Claims App Home Screen
Claims App Apple iPhone 7 Audio Issues

Making class action filing feel credible and approachable

The window between submitting a claim and seeing money in your account can stretch weeks or months. As of today, after you file, you have no idea what happens. Did they accept? When am I getting paid? Instead of leaving users to refresh and wonder, we treated the wait as a design surface.

Two decisions came out of that. First, a bold cover for each state — easy to recognize at a glance, and a real moment to celebrate when a claim is approved.

Second, a step-by-step timeline that sets expectations and quietly educates users on how the process actually works. The dual benefit: less anxiety while waiting, and a reason to come back to the app between updates.

Claims App Payout History Accepted
Claims App Accepted
Claims App Error

Designing to reduce risk, not innovate.

In payments, sending money is harder than receiving it. Mass-payout infrastructure (ACH, PayPal mass pay, KYC checks) is fragile — a single typo in an account number means returned funds, fees, and broken trust.

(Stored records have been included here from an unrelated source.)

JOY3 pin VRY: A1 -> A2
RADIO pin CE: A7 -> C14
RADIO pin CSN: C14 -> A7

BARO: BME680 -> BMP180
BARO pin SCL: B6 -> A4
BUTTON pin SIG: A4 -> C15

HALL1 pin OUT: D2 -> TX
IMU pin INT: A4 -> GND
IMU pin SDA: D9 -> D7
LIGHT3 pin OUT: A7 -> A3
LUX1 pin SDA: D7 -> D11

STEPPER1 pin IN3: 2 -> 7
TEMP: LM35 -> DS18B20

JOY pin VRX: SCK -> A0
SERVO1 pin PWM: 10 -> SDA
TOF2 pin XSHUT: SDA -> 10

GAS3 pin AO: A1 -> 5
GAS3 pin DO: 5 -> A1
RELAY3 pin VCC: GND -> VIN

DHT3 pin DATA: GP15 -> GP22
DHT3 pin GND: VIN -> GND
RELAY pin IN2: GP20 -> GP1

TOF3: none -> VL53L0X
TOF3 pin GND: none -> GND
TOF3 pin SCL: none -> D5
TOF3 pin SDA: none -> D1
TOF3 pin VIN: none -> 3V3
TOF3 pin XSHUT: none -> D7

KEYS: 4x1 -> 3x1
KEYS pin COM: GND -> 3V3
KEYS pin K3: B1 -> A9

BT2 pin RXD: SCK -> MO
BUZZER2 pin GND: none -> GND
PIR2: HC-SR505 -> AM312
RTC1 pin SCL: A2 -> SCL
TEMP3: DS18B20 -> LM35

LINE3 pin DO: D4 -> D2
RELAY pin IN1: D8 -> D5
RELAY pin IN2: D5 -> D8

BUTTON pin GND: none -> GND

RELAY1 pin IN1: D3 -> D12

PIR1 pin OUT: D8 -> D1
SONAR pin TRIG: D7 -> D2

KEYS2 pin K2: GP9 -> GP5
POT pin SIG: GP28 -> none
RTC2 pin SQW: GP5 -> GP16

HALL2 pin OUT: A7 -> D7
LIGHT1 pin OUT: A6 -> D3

While the Company was working through payment infrastructure setup, I focused on what design could control: one question per screen to reduce errors, re-entry validation for the account number, and an explicit confirmation step before submit.

The goal wasn’t to innovate — it was to make sure every user got paid the first time.

Claims App View Balance
Claims App Connect Bank account
Claims App My Account

Design System

Class action is a unique niche dominated by law firms. I saw this as an opportunity to bring a fresh and modern perspective as a start-up. For example, we employed vibrant colors and design elements like dialogs and timelines to anticipate questions and clearly communicate the overall process.

We used user-friendly fonts for better legibility and aimed to create a sense of excitement throughout the filing process and set clear expectations of payout amount & schedule.

Impact & Reflection

The Company served about 8 settlements and processed up to ~$2M in total claims value, serving more than ~22k users in America before they pivoted its business model to B2B in 2024. My design helped the Company process massive user payouts en mass, while while discovery section led to improved LTV and lowering CAC for users.

The Company changed its name to Chariot Claim as of 2025.